Cost Engineering and FinOps

Name: Digital FTEs: Engineering — Achieving 10× Productivity
Author: Muhammad Usman Akbar

Your observability stack is running. Prometheus collects metrics, Grafana renders dashboards, and your SLO alerts fire when error budgets burn too fast. But there is one question your current stack cannot answer: How much does this cost?

You receive the monthly cloud bill. $47,000. Your finance team asks: "Which team is responsible for this spend? Why did costs jump 35% from last month? Are we paying for resources nobody uses?" Without cost visibility, you are debugging finances the same way you once debugged production — in the dark, hoping patterns emerge from spreadsheets.

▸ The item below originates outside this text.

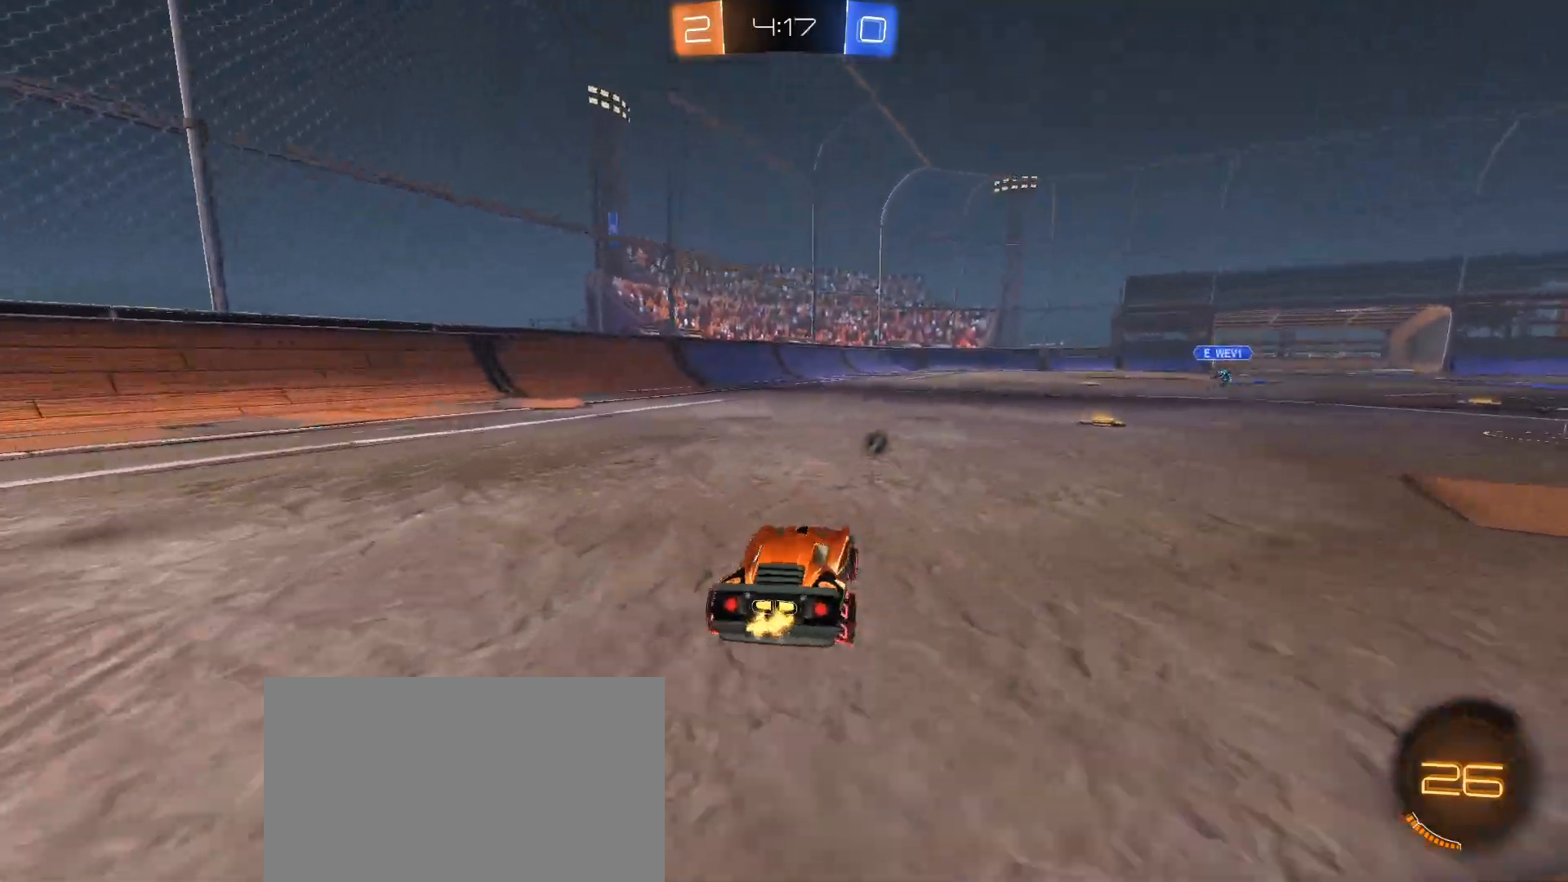
{"keys": ["a", "space", "w"], "mouse": [], "events": [[301, "d", "up"], [451, "a", "down"], [451, "space", "down"]]}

This lesson teaches you to answer those questions with the same precision you now apply to latency percentiles. You will install OpenCost to monitor Kubernetes spending in real time, apply cost allocation labels so every dollar traces to an owner, identify idle resources wasting budget, use VPA recommendations to right-size workloads, and schedule non-production environments to run only when needed.

FinOps: The Discipline of Cloud Cost Management

FinOps is not about cutting costs. FinOps is about building discipline and transparency so engineering speed and financial control work together instead of against each other.

The FinOps Foundation defines three lifecycle phases:

Phase	Focus	Questions Answered
Inform	Visibility	Where is money being spent? Who owns each cost?
Optimize	Efficiency	Are resources right-sized? Can we use discounts?
Operate	Governance	Are budgets respected? Do processes prevent waste?

Organizations that implement FinOps practices discover significant untapped savings. The goal is not spending less — it is spending intentionally.

The Six FinOps Principles

FinOps practices are built on six governing principles:

Collaboration — Finance, engineering, and product teams work together in near real-time. Silos destroy cost visibility.
Ownership — Each team owns its cloud usage and manages that usage against budget. No ownership means no accountability.
Business Value Drives Decisions — Decisions optimize for value, not just raw spending. A $10,000 service generating $100,000 revenue differs from a $10,000 service generating $5,000.
Centralized FinOps Team — A dedicated team handles rate optimization and negotiations, freeing engineers to focus on their work.
Embrace Variable Costs — Cloud flexibility is an opportunity for innovation, not just a liability to manage.
Real-Time Reporting — Accurate, real-time visibility drives all other practices. Monthly bills arrive too late to change behavior.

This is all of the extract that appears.